Fluoxetine inhibits matrix metalloprotease activation and prevents disruption of blood―spinal cord barrier after spinal cord injury

• Published in: Brain (London, England : 1878) Vol. 135; no. Pt 8; pp. 2375 - 2389
• Main Authors: LEE, Jee Y, KIM, Hwang S, CHOI, Hye Y, OH, Tae H, YUNE, Tae Y
• Format: Journal Article
• Language: English
• Published: Oxford Oxford University Press 01.08.2012
• Subjects: Animals; Biological and medical sciences; Blood-Brain Barrier - drug effects; Blood-Brain Barrier - enzymology; Cell Line; Enzyme Activation - drug effects; Enzyme Activation - physiology; Fluoxetine - pharmacology; Fluoxetine - therapeutic use; Injuries of the nervous system and the skull.

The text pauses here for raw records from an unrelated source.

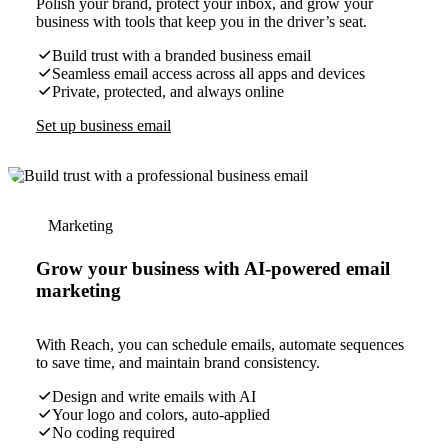
Polish your brand, protect your inbox, and grow your
business with tools that keep you in the driver’s seat.
Build trust with a branded business email
Seamless email access across all apps and devices
Private, protected, and always online
Set up business email
Marketing
Grow your business with AI-powered email
marketing
With Reach, you can schedule emails, automate sequences
to save time, and maintain brand consistency.
Design and write emails with AI
Your logo and colors, auto-applied
No coding required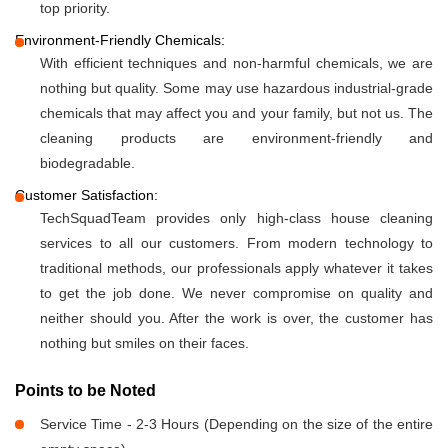
top priority.
Environment-Friendly Chemicals:
With efficient techniques and non-harmful chemicals, we are
nothing but quality. Some may use hazardous industrial-grade
chemicals that may affect you and your family, but not us. The
cleaning products are environment-friendly and
biodegradable.
Customer Satisfaction:
TechSquadTeam provides only high-class house cleaning
services to all our customers. From modern technology to
traditional methods, our professionals apply whatever it takes
to get the job done. We never compromise on quality and
neither should you. After the work is over, the customer has
nothing but smiles on their faces.
Points to be Noted
Service Time - 2-3 Hours (Depending on the size of the entire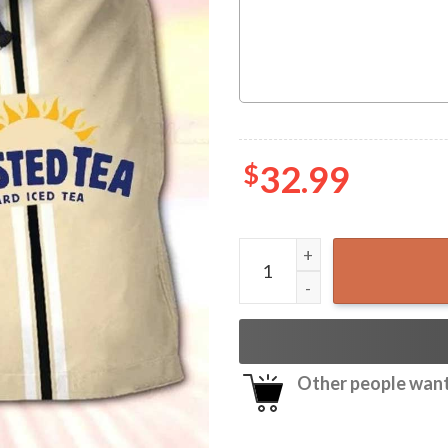
$
32.99
Twisted Tea Swim Trunks Ha
Other people want 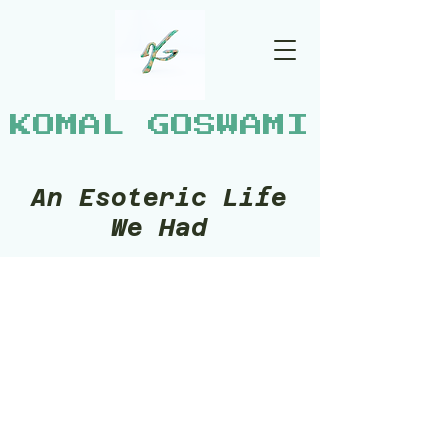
KOMAL GOSWAMI
An Esoteric Life
We Had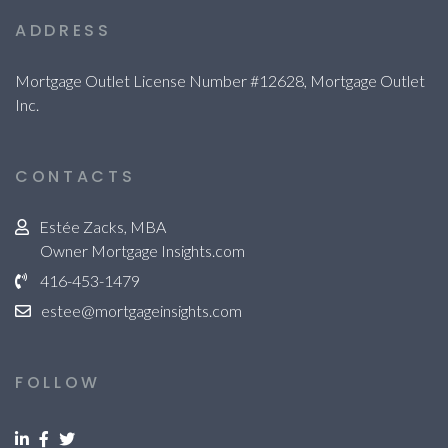
ADDRESS
Mortgage Outlet License Number #12628, Mortgage Outlet
Inc.
CONTACTS
Estée Zacks, MBA
Owner Mortgage Insights.com
416-453-1479
estee@mortgageinsights.com
FOLLOW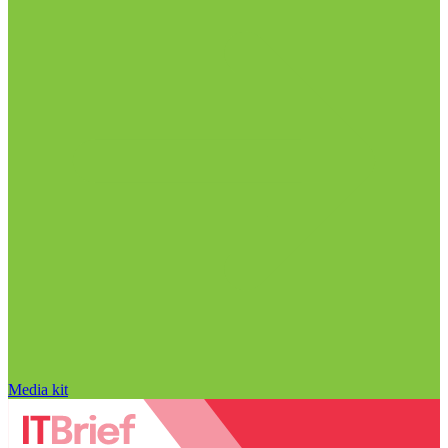
Media kit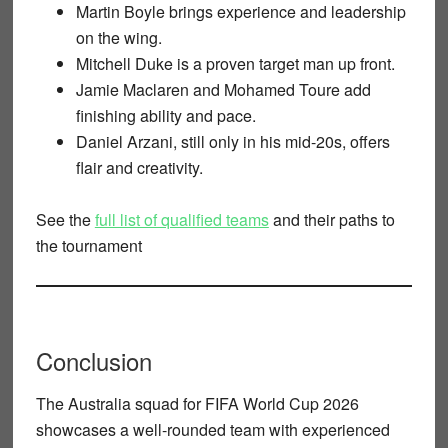
Martin Boyle
brings experience and leadership
on the wing.
Mitchell Duke
is a proven target man up front.
Jamie Maclaren
and
Mohamed Toure
add
finishing ability and pace.
Daniel Arzani
, still only in his mid-20s, offers
flair and creativity.
See the
full list of qualified teams
and their paths to
the tournament
Conclusion
The
Australia squad for FIFA World Cup 2026
showcases a well-rounded team with experienced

Diseases due to physical agents; Male; Matrix Metalloproteinase 12 - metabolism; Matrix Metalloproteinase 2 - metabolism; Matrix Metalloproteinase 9 - metabolism; Matrix Metalloproteinase Inhibitors; Matrix Metalloproteinases - metabolism; Medical sciences; Mice; Mice, Inbred C57BL; Neurology; Neuroprotective Agents - pharmacology; Neuroprotective Agents - therapeutic use; Spinal Cord - drug effects; Spinal Cord - enzymology; Spinal Cord Injuries - drug therapy; Spinal Cord Injuries - enzymology; Traumas. Diseases due to physical agents; spinal cord injury; Spinal cord; Nervous system diseases; Fluoxetine; Central nervous system; Blood brain barrier; Encephalon; matrix metalloprotease; blood―brain barrier; Spinal cord trauma; Central nervous system disease; Spinal cord disease; tight junction
• ISSN: 0006-8950; 1460-2156
• DOI: 10.1093/brain/aws171

After spinal cord injury, the disruption of blood-spinal cord barrier by activation of matrix metalloprotease is a critical event leading to infiltration of blood cells, inflammatory responses and neuronal cell death, contributing to permanent neurological disability. Recent evidence indicates that fluoxetine, an anti-depressant drug, is shown to have neuroprotective effects in ischaemic brain injury, but the precise mechanism underlying its protective effects is largely unknown. Here, we show that fluoxetine prevented blood-spinal cord barrier disruption via inhibition of matrix metalloprotease activation after spinal cord injury. After a moderate contusion injury at the T9 level of spinal cord with an infinite horizon impactor in the mouse, fluoxetine (10 mg/kg) was injected intraperitoneally and further administered once a day for indicated time points. Fluoxetine treatment significantly inhibited messenger RNA expression of matrix metalloprotease 2, 9 and 12 after spinal cord injury. By zymography and fluorimetric enzyme activity assay, fluoxetine also significantly reduced matrix metalloprotease 2 and matrix metalloprotease 9 activities after injury. In addition, fluoxetine inhibited nuclear factor kappa B-dependent matrix metalloprotease 9 expression in bEnd.3, a brain endothelial cell line, after oxygen-glucose deprivation/reoxygenation. Fluoxetine also attenuated the loss of tight junction molecules such as zona occludens 1 and occludin after injury in vivo as well as in bEnd.3 cultures. By immunofluorescence staining, fluoxetine prevented the breakdown of the tight junction integrity in endothelial cells of blood vessel after injury. Furthermore, fluoxetine inhibited the messenger RNA expression of chemokines such as Groα, MIP1α and 1β, and prevented the infiltration of neutrophils and macrophages, and reduced the expression of inflammatory mediators after injury. Finally, fluoxetine attenuated apoptotic cell death and improved locomotor function after injury. Thus, our results indicate that fluoxetine improved functional recovery in part by inhibiting matrix metalloprotease activation and preventing blood-spinal cord barrier disruption after spinal cord injury. Furthermore, our study suggests that fluoxetine may represent a potential therapeutic agent for preserving blood-brain barrier integrity following ischaemic brain injury and spinal cord injury in humans.